Beware! BormanCorp is an offshore broker! Your investment may be at risk.
RECOMMENDED FOREX BROKERS
Don’t put all your eggs in one basket. Open trading accounts with at least two brokers.
BormanCorp is a forex brokerage based in the Marshall Islands. Potential clients are provided with a web-based trading platform and a diverse range of trading products. The spread on EUR/USD is 3 pips which is twice the industry average and clients are further extended a generous leverage of 1:200.
BormanCorp regulation & safety of funds
The brokerage is owned and operated by the company Board LTD. The Marshall Islands is a favorite destination for would-be scammers due to its very liberal laws regarding the registering of companies. The government does not even require for someone to be physically there in order to register a company. Such a loophole has surely been noticed by many ill-minded brokers and utilized. The brokerage also states on its website that it provides the MetaTrader4 platform which “is available for download after registration”, however, after registering with them we come upon a standard web-based trading platform. Here is a screenshot:
Furthermore, among the available information on the website we read that the brokerage offers a leverage of 1:500, but after calculating it through the demo account – it turned out only 1:200. Such irregularities, coupled with the clear lack of regulation, inclines us to state that potential clients of the broker are open to a number of risks, and we further suggest to only trade with legitimate brokerages which fall under the oversight of credible regulatory bodies.
The segregation of accounts is among the rules which are especially important in the trading world, because it drastically lowers the risk of possible commingling.
Another is the participation in a compensatory scheme by which the client’s losses will be covered in the unlikely case the broker goes bankrupt or attempts to swindle traders.

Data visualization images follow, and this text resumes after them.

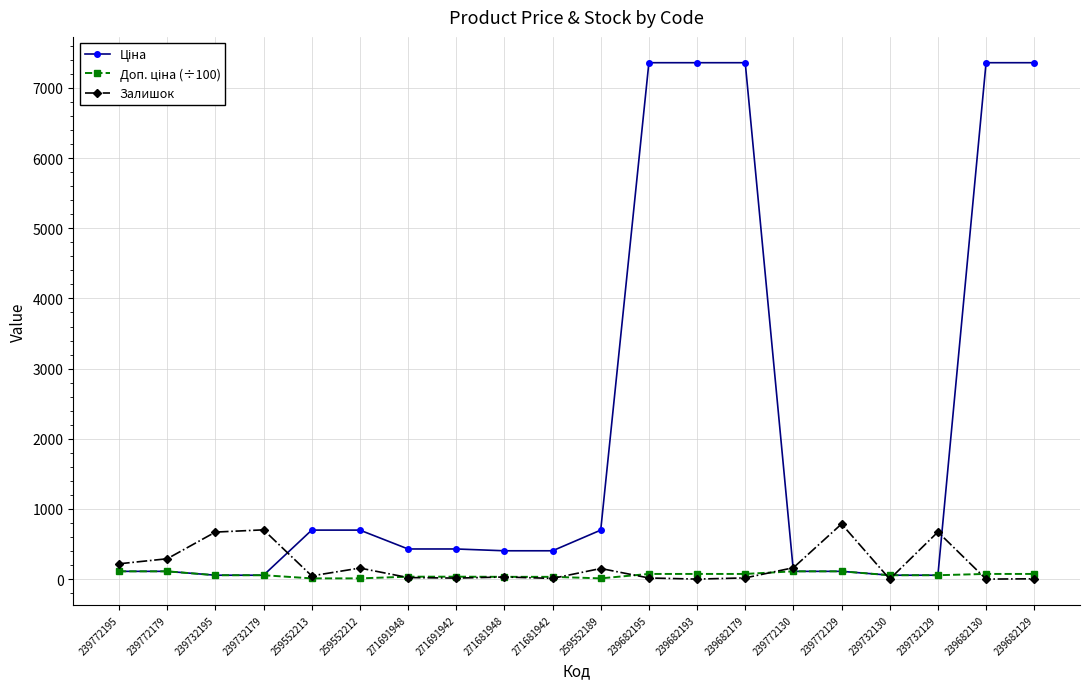

What is the highest value of the Залишок series?

786.0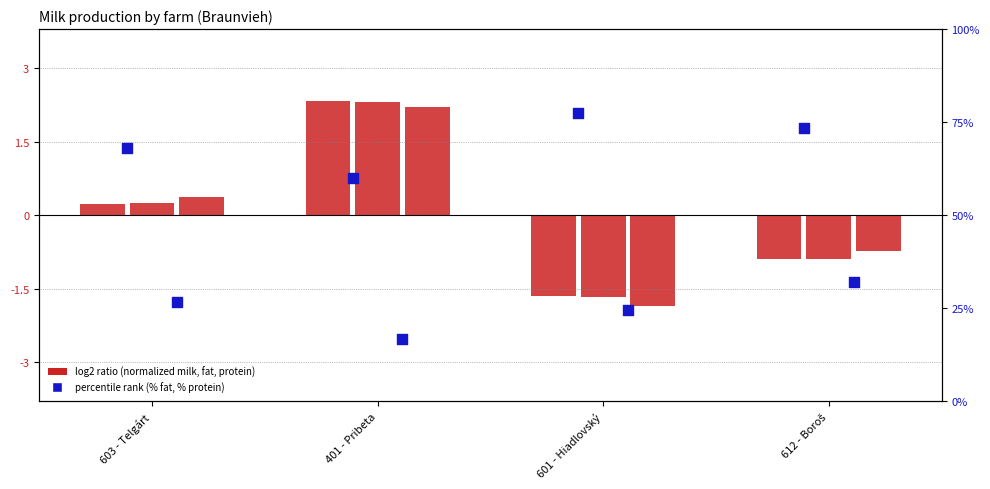

Which series contains the highest Y value?

% tuku (scaled)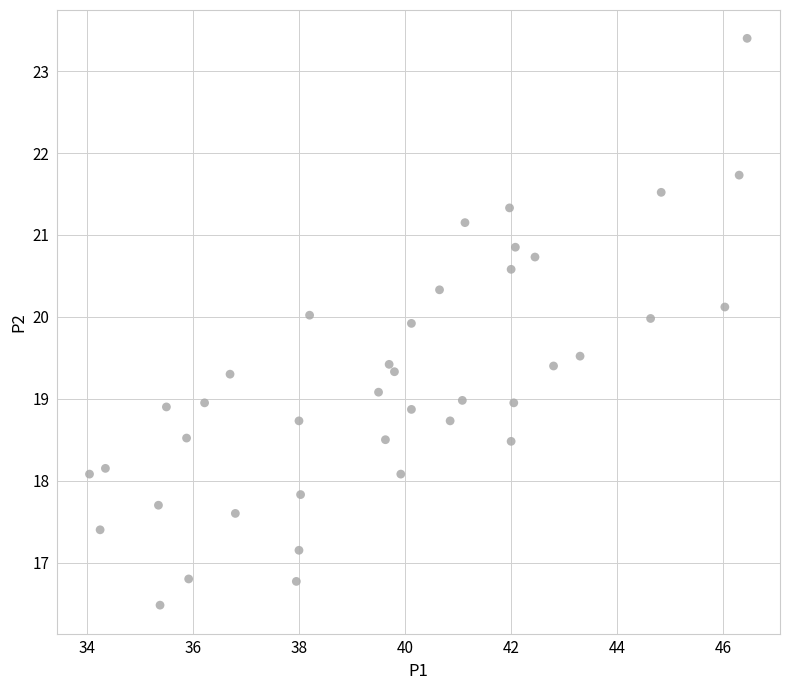

What is the range of Y values (max minus min)?

6.9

BormanCorp deposit/withdrawal methods and fees
Potential clients of the brokerage have a wide range of payment methods before them. They may deposit or withdraw via Visa, MasterCard, Bitcoin, Skrill, Neteller, wire transfer, PaySafe, QIWI Wallet, Yandex, AstroPay, Commodo, WebMoney. In the terms and conditions we came across quite a few very troubling provisions. The brokerage openly states there is a withdrawal procession fee of 3.5 per cent (or flat $30 for withdrawals under $300), a “profit clearance fee” of about 5-8 per cent depending on the profit, a monthly maintenance fee of $20,an iron-clad $100 penalty fee for not verifying your account properly and a dormant fee for inactive accounts. We must admit we have not come across such a huge variety of fees and we expect traders to stay away from the brokerage unless they are eager to see into how many little pieces can their funds be cut up.
We must also emphasize that traders should not trust at face-value brokerages, especially those lacking credible regulation. They must first make sure not to invest more than the minimum required of them, so that they don’t lose a larger-than-necessary sum if the broker turns out to be a scam. Furthermore, they may also try to withdraw a small amount in order to check for any unexpected fees or delays. Scammers will usually have such hidden.
How does the scam work?
Besides judging the brokerage beforehand through the info given on its website, a valuable piece of information in the trading world would be precisely how a scam would go about. Here is a description of the typical three steps:
A click-bait ad about fast money will take you to a website like The profit formula or Bitcoin Millionaire Pro where registration will require you to give your address, email and phone number. Calls from broker will follow, telling you to invest with them and reap huge profits. After a few minutes on the phone with them, you decide to deposit some $200-250. Little do you know that from that initial deposit the broker on the phone takes a nice fat piece as commission.
The scam, however, continues and what follows is called the “retention”. Senior scammers will now begin addressing you on the phone and explaining all the advantages in further investing with them. After you decide to go for it, you may even win on a few trades and go up by, say, a couple thousand. Naturally, you will begin wanting to close the account and take away your profits.
Closing the account will prove to be a difficult task. The “recovery department” will take you and yet another representative will have some other trading opportunities to share with you. He will attempt to stall you in order not to file a chargeback with your bank right away. That possibility forever closes when six months pass after the initial deposit with the broker.
What to do if scammed?
Unfortunately, much of the forex trading world is overshadowed by the huge numbers of scammers. All a trader may do is be well-informed and, in case he is the subject of a fraud – stay calm and not panic! The chance for panic is greatly reduced if such a situation does not take you by surprise. Here are the available options for scammed traders:
You may contact your bank or credit card provider and file a chargeback, but only within six months of the initial deposit, as was noted above.
If however you have provided the broker with your credit card details, immediately cancel your credit card.
If you have given information regarding your online banking pass – you should change it asap!
So-called “recovery agencies” should not be trusted! Such agencies target scammed and vulnerable traders in an attempt to further swindle them into giving away their money. They will require from you an “up-front payment” in order to get your money back, but no such thing will happen!